_Your objective_: Copy the text lines of the data below without any changes, and leave the pictures out of your answer.

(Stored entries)
════════════════

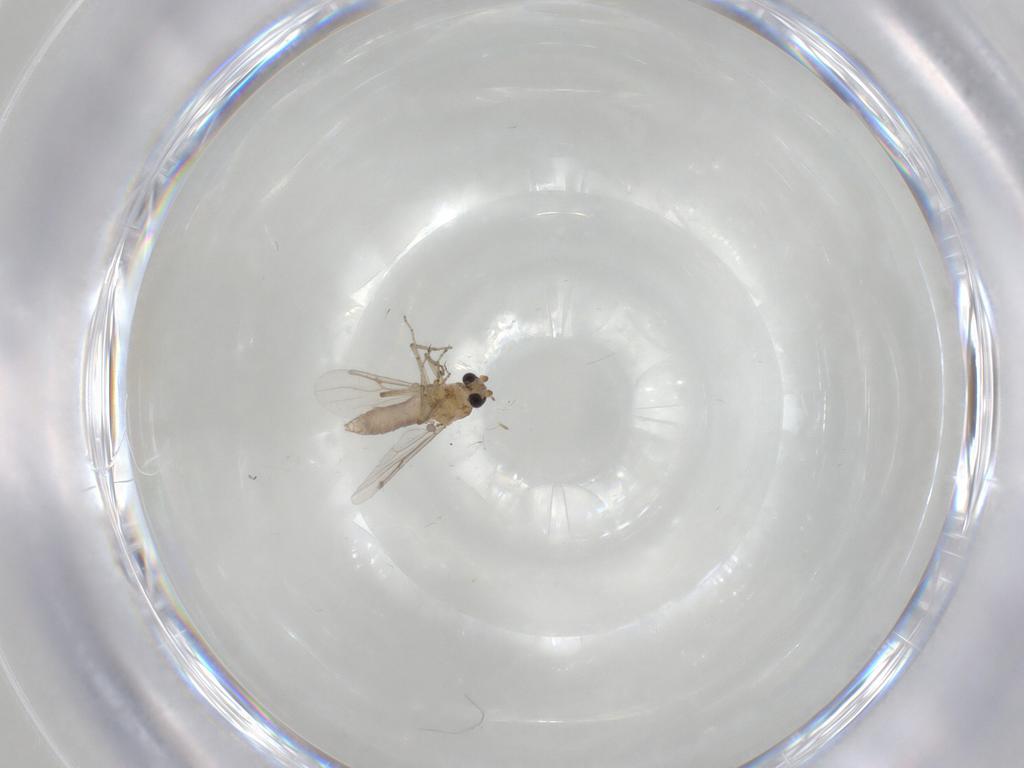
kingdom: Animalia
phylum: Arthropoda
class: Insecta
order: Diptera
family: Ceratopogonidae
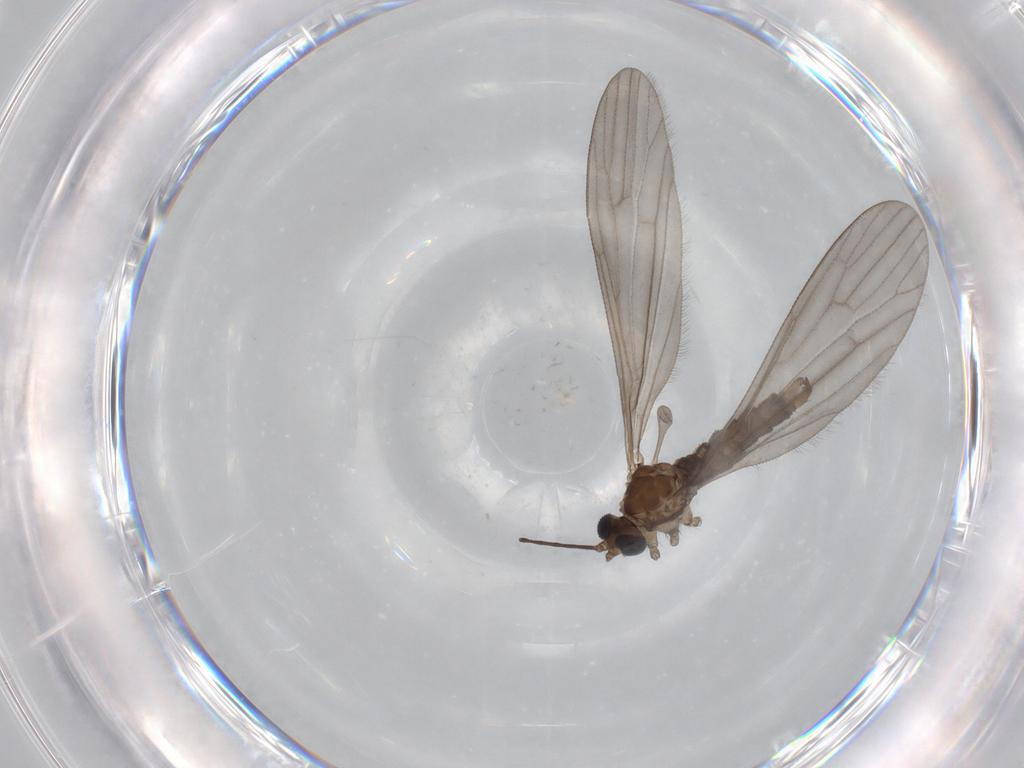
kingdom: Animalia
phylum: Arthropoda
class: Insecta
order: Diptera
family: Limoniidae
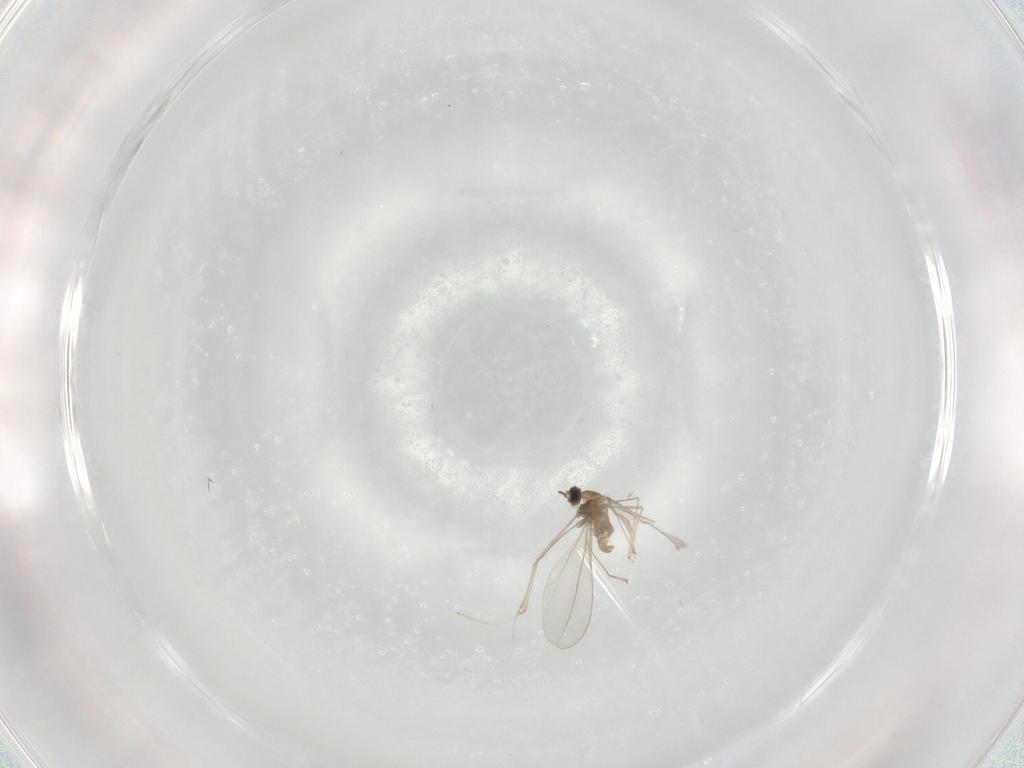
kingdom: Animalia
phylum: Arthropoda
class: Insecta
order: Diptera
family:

════════════════

_Expected answer_:
kingdom: Animalia
phylum: Arthropoda
class: Insecta
order: Diptera
family: Ceratopogonidae
kingdom: Animalia
phylum: Arthropoda
class: Insecta
order: Diptera
family: Limoniidae
kingdom: Animalia
phylum: Arthropoda
class: Insecta
order: Diptera
family:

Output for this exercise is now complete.